== Action item ==
Write out again the lines from the line with "Grabspruch bieten wir?" up to and including the line with "временный склад", exactly as they stand below, and skip any picture.

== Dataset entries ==

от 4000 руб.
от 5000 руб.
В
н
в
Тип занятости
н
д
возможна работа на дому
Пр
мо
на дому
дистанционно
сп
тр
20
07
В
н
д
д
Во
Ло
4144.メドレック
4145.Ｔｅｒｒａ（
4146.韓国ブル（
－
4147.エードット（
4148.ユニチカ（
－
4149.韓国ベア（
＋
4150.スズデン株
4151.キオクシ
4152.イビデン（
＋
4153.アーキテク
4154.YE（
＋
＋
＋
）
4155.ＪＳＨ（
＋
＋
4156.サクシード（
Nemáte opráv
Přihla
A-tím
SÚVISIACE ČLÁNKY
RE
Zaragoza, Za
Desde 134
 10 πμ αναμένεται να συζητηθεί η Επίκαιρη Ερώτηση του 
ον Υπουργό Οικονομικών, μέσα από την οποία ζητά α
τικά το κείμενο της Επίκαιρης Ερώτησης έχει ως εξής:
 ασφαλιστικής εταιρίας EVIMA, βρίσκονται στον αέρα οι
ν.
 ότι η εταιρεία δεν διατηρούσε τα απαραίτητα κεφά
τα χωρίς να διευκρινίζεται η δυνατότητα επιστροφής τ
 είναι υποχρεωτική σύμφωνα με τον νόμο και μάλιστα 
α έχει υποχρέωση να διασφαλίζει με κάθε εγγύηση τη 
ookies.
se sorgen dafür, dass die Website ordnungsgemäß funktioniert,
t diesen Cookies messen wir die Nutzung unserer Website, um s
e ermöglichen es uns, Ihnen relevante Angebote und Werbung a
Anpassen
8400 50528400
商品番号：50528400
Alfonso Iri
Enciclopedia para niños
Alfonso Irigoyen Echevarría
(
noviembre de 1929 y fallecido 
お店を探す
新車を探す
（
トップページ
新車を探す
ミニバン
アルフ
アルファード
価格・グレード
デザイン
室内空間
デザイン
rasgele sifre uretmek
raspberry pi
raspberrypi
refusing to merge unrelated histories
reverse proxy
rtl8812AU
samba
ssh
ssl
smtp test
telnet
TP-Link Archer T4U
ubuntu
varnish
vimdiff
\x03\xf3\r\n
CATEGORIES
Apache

==

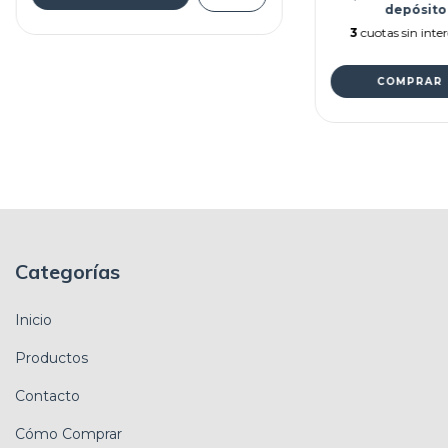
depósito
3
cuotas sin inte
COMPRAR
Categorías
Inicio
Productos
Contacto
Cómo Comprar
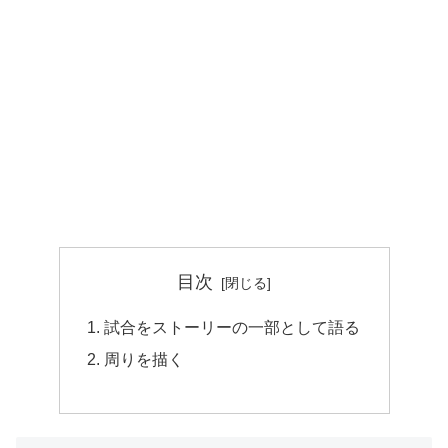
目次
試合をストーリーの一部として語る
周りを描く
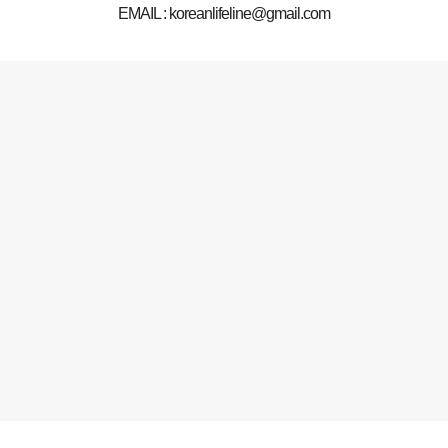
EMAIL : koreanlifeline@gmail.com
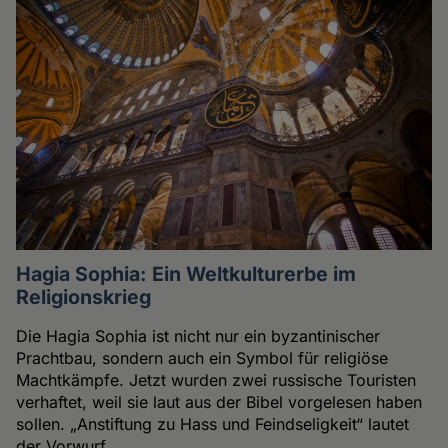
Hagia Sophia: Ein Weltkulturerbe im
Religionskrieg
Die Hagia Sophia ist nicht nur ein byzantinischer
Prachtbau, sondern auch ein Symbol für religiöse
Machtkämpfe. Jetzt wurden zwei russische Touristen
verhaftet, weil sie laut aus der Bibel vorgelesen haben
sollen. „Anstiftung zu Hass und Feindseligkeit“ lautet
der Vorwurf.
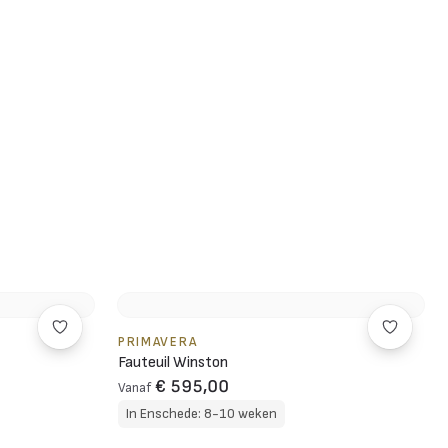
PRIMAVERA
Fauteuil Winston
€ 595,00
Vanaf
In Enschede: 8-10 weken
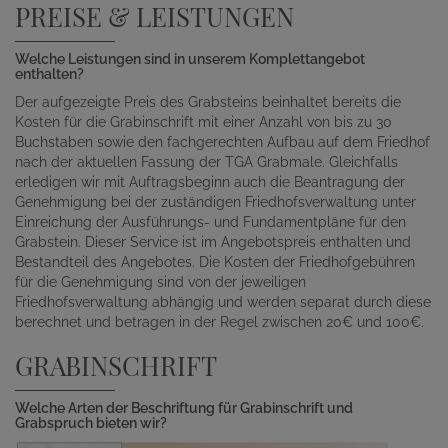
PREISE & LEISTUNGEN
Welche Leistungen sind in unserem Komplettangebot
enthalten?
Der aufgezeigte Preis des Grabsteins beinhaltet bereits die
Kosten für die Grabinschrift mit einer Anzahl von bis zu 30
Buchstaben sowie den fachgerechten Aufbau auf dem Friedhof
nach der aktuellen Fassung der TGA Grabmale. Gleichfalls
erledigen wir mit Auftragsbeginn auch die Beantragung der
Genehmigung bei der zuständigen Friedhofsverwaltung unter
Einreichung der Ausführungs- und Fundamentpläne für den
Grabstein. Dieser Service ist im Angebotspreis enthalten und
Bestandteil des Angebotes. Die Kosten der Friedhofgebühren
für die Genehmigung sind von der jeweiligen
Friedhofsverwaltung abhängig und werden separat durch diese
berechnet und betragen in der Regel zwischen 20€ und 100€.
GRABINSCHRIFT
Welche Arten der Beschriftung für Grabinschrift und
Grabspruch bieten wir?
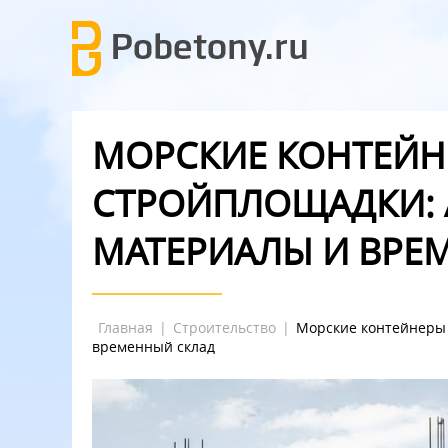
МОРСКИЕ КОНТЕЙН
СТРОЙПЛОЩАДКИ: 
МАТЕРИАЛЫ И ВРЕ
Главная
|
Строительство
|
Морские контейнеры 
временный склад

== Output of the exercise ==
Grabspruch bieten wir?
МОРСКИЕ КОНТЕЙН
СТРОЙПЛОЩАДКИ: 
МАТЕРИАЛЫ И ВРЕ
Главная
|
Строительство
|
Морские контейнеры 
временный склад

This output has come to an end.